[Supplied material Boundary: Start]

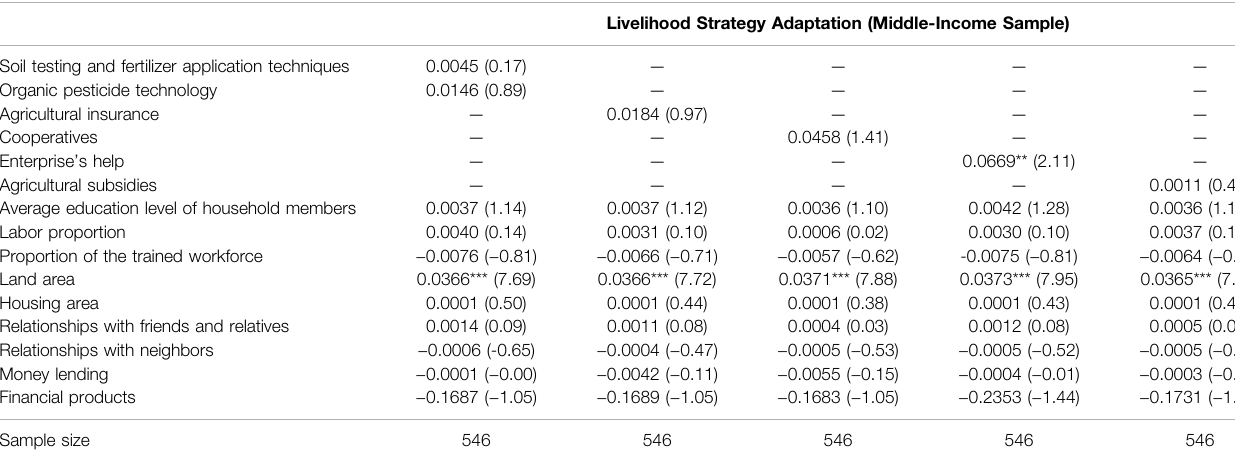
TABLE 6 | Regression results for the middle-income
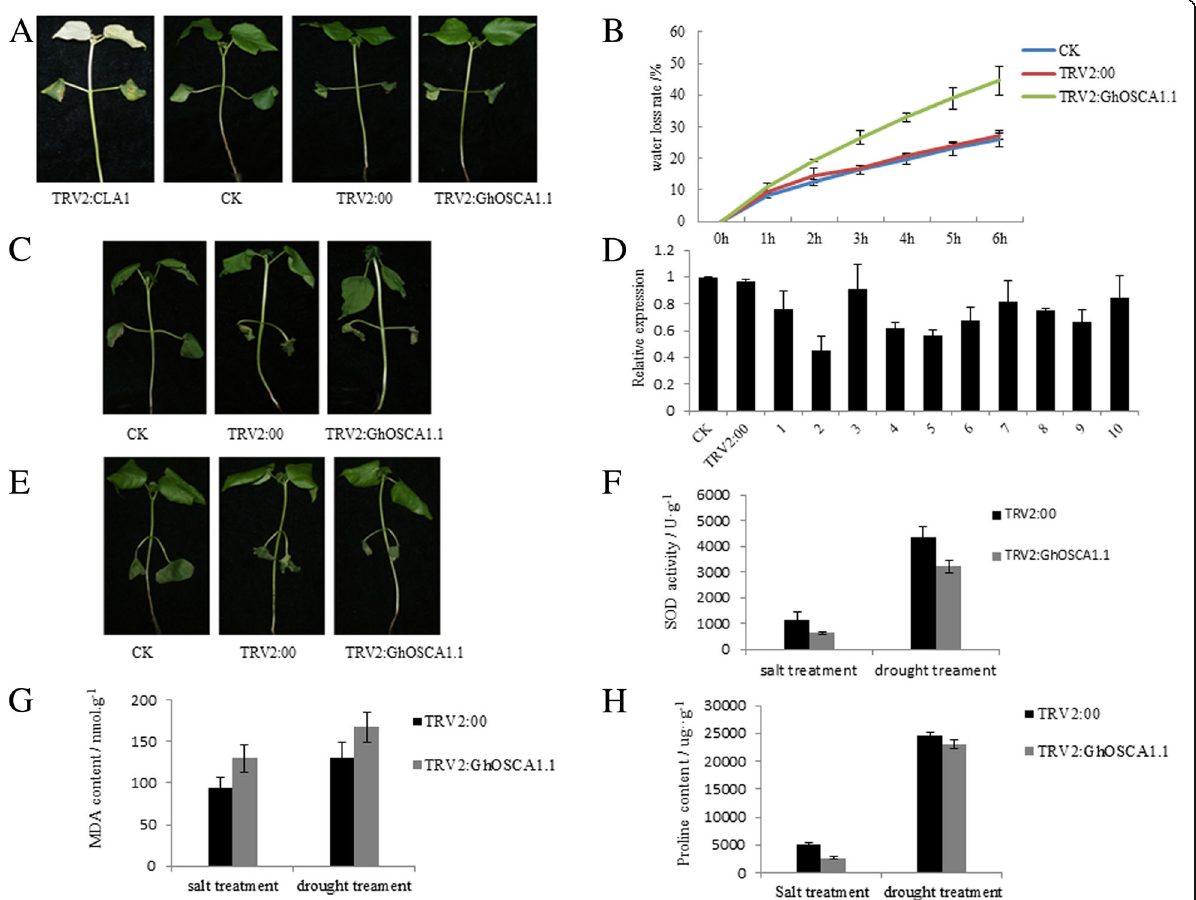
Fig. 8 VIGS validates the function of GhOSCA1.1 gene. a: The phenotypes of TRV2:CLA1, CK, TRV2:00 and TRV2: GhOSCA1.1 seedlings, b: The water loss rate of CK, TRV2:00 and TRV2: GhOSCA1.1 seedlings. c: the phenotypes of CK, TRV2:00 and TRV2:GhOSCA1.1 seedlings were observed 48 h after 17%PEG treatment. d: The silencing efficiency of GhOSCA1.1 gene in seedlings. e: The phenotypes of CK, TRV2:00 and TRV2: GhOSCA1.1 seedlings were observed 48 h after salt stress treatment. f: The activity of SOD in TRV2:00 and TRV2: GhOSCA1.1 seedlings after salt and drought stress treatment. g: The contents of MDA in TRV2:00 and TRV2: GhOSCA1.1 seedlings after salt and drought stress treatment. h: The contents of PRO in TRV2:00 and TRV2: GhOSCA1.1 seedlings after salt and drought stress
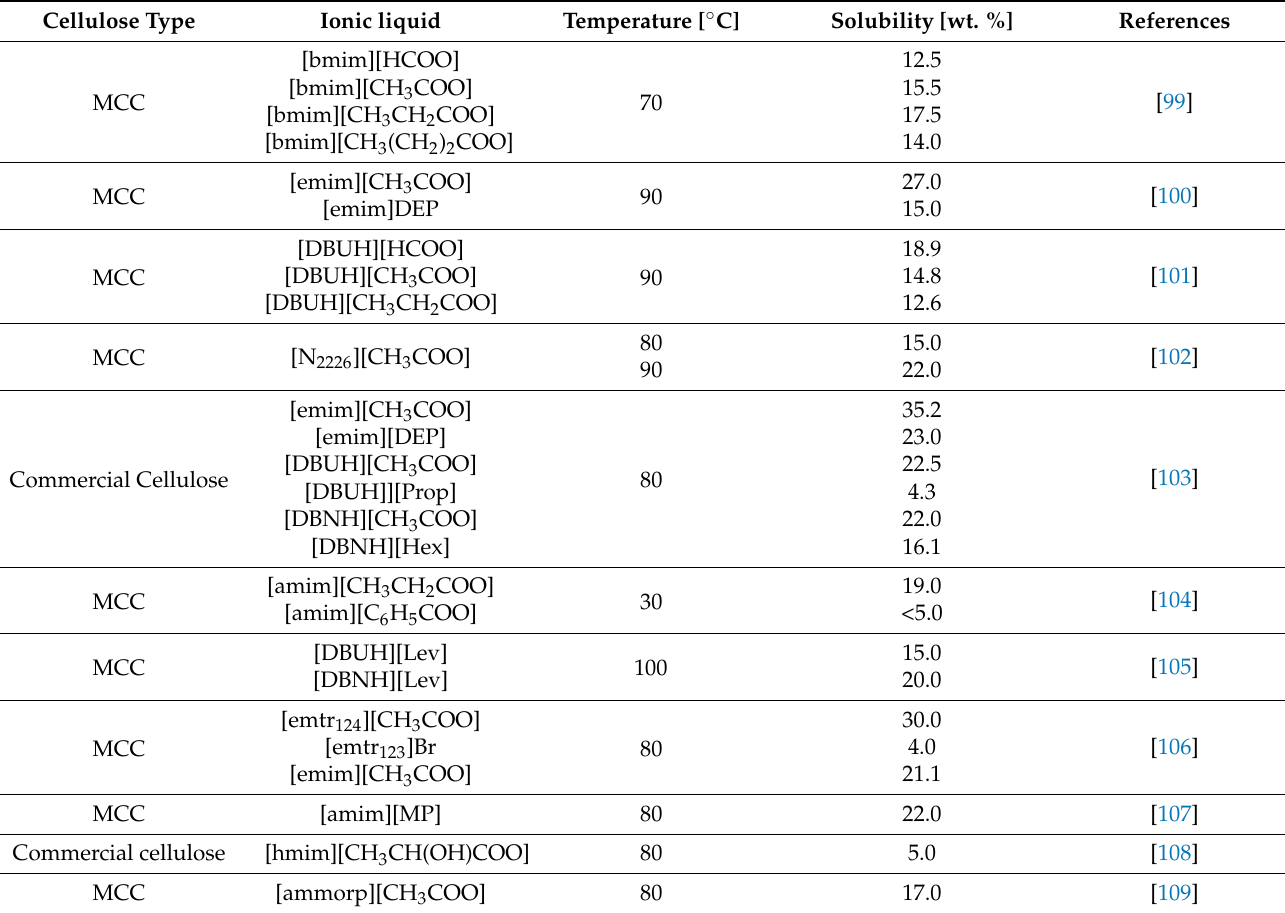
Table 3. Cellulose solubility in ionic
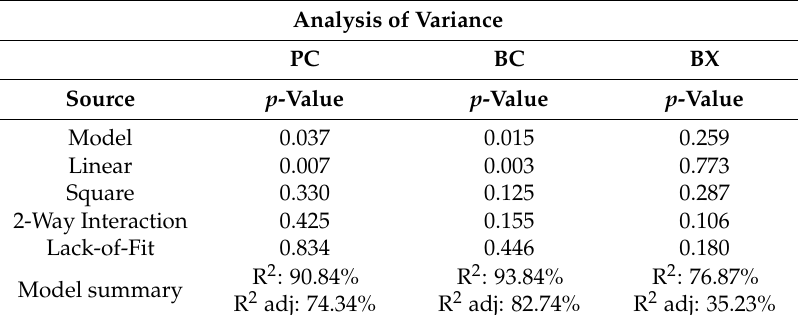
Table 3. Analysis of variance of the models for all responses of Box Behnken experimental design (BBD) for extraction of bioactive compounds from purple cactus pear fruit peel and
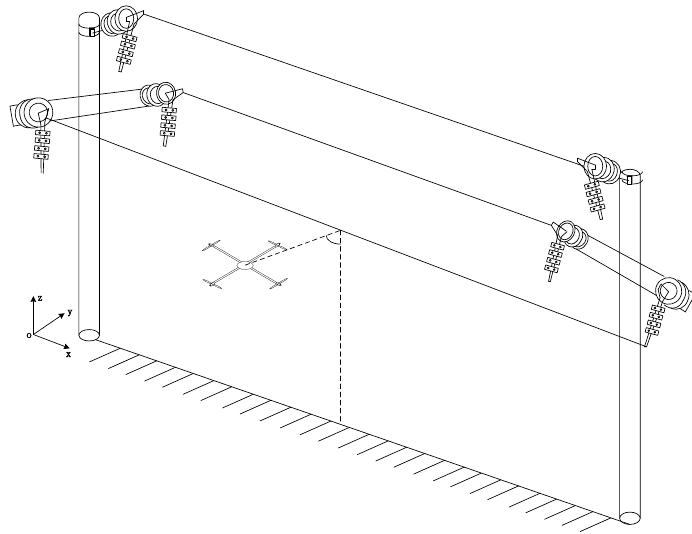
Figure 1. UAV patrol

[Supplied material Boundary: End]

▶ **Work to complete**:
Nothing but the lines from the one holding "Fig. 8 VIGS" to the end of the entries above should be echoed, exactly and with both ends included; omit the pictures.

▶ **Response to this task**:
Fig. 8 VIGS validates the function of GhOSCA1.1 gene. a: The phenotypes of TRV2:CLA1, CK, TRV2:00 and TRV2: GhOSCA1.1 seedlings, b: The water loss rate of CK, TRV2:00 and TRV2: GhOSCA1.1 seedlings. c: the phenotypes of CK, TRV2:00 and TRV2:GhOSCA1.1 seedlings were observed 48 h after 17%PEG treatment. d: The silencing efficiency of GhOSCA1.1 gene in seedlings. e: The phenotypes of CK, TRV2:00 and TRV2: GhOSCA1.1 seedlings were observed 48 h after salt stress treatment. f: The activity of SOD in TRV2:00 and TRV2: GhOSCA1.1 seedlings after salt and drought stress treatment. g: The contents of MDA in TRV2:00 and TRV2: GhOSCA1.1 seedlings after salt and drought stress treatment. h: The contents of PRO in TRV2:00 and TRV2: GhOSCA1.1 seedlings after salt and drought stress
Table 3. Cellulose solubility in ionic
Table 3. Analysis of variance of the models for all responses of Box Behnken experimental design (BBD) for extraction of bioactive compounds from purple cactus pear fruit peel and
Figure 1. UAV patrol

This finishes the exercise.